Instructions to follow -> Convert every line of the data below into a JSON list of strings, one string per line, skipping blank lines. Leave the pictures out of the list.

(Data listing)
____

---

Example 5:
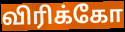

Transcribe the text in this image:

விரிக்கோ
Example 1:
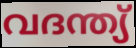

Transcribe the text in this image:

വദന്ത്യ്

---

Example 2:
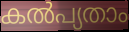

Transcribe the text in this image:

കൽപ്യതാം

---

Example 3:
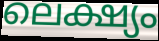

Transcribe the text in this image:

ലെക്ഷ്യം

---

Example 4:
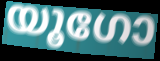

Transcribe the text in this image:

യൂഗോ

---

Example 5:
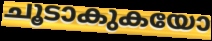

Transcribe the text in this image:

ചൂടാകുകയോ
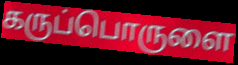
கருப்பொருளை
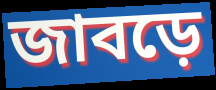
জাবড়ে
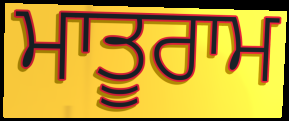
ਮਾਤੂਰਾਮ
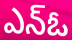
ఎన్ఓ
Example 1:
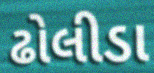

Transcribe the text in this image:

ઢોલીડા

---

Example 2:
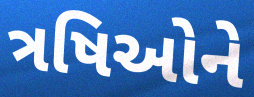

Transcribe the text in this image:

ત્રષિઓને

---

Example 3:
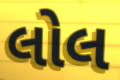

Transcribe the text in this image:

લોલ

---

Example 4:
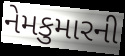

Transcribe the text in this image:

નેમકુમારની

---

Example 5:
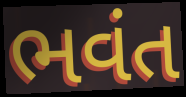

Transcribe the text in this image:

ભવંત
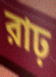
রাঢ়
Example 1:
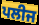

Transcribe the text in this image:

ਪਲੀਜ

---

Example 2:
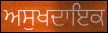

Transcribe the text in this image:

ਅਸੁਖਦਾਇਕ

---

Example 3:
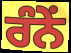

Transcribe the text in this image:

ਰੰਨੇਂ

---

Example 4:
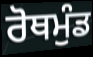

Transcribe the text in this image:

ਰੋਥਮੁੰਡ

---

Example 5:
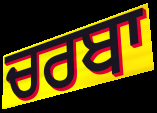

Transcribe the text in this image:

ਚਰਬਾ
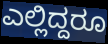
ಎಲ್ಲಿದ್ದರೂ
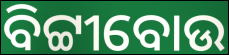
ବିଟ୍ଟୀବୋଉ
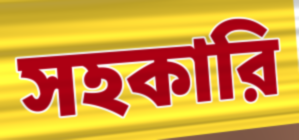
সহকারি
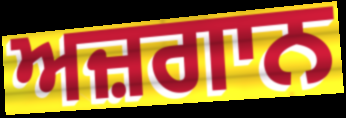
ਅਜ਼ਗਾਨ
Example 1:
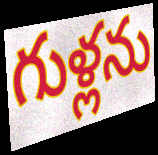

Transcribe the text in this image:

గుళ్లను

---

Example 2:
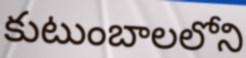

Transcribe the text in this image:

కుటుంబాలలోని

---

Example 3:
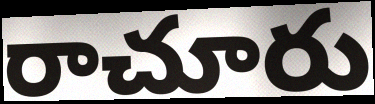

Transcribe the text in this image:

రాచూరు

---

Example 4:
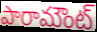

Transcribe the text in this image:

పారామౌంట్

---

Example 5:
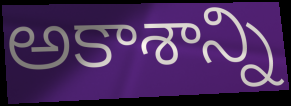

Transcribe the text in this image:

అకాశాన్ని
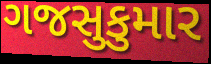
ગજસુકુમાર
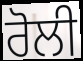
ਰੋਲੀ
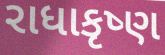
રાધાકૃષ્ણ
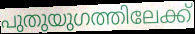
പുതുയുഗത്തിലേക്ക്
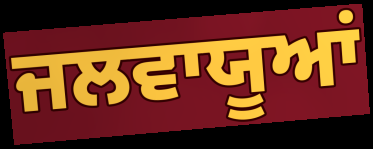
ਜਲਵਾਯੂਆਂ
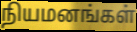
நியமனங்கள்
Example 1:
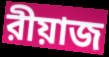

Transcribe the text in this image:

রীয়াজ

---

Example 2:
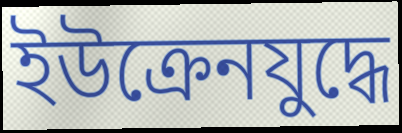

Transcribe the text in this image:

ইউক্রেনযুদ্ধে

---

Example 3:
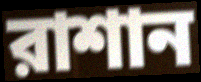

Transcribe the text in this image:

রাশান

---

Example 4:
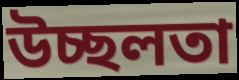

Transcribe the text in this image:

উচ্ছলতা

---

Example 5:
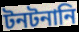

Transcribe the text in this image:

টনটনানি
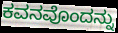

____

Expected answer ->
[
  "---",
  "Example 5:",
  "Transcribe the text in this image:",
  "விரிக்கோ",
  "Example 1:",
  "Transcribe the text in this image:",
  "വദന്ത്യ്",
  "---",
  "Example 2:",
  "Transcribe the text in this image:",
  "കൽപ്യതാം",
  "---",
  "Example 3:",
  "Transcribe the text in this image:",
  "ലെക്ഷ്യം",
  "---",
  "Example 4:",
  "Transcribe the text in this image:",
  "യൂഗോ",
  "---",
  "Example 5:",
  "Transcribe the text in this image:",
  "ചൂടാകുകയോ",
  "கருப்பொருளை",
  "জাবড়ে",
  "ਮਾਤੂਰਾਮ",
  "ఎన్ఓ",
  "Example 1:",
  "Transcribe the text in this image:",
  "ઢોલીડા",
  "---",
  "Example 2:",
  "Transcribe the text in this image:",
  "ત્રષિઓને",
  "---",
  "Example 3:",
  "Transcribe the text in this image:",
  "લોલ",
  "---",
  "Example 4:",
  "Transcribe the text in this image:",
  "નેમકુમારની",
  "---",
  "Example 5:",
  "Transcribe the text in this image:",
  "ભવંત",
  "রাঢ়",
  "Example 1:",
  "Transcribe the text in this image:",
  "ਪਲੀਜ",
  "---",
  "Example 2:",
  "Transcribe the text in this image:",
  "ਅਸੁਖਦਾਇਕ",
  "---",
  "Example 3:",
  "Transcribe the text in this image:",
  "ਰੰਨੇਂ",
  "---",
  "Example 4:",
  "Transcribe the text in this image:",
  "ਰੋਥਮੁੰਡ",
  "---",
  "Example 5:",
  "Transcribe the text in this image:",
  "ਚਰਬਾ",
  "ಎಲ್ಲಿದ್ದರೂ",
  "ବିଟ୍ଟୀବୋଉ",
  "সহকারি",
  "ਅਜ਼ਗਾਨ",
  "Example 1:",
  "Transcribe the text in this image:",
  "గుళ్లను",
  "---",
  "Example 2:",
  "Transcribe the text in this image:",
  "కుటుంబాలలోని",
  "---",
  "Example 3:",
  "Transcribe the text in this image:",
  "రాచూరు",
  "---",
  "Example 4:",
  "Transcribe the text in this image:",
  "పారామౌంట్",
  "---",
  "Example 5:",
  "Transcribe the text in this image:",
  "అకాశాన్ని",
  "ગજસુકુમાર",
  "ਰੋਲੀ",
  "રાધાકૃષ્ણ",
  "പുതുയുഗത്തിലേക്ക്",
  "ਜਲਵਾਯੂਆਂ",
  "நியமனங்கள்",
  "Example 1:",
  "Transcribe the text in this image:",
  "রীয়াজ",
  "---",
  "Example 2:",
  "Transcribe the text in this image:",
  "ইউক্রেনযুদ্ধে",
  "---",
  "Example 3:",
  "Transcribe the text in this image:",
  "রাশান",
  "---",
  "Example 4:",
  "Transcribe the text in this image:",
  "উচ্ছলতা",
  "---",
  "Example 5:",
  "Transcribe the text in this image:",
  "টনটনানি"
]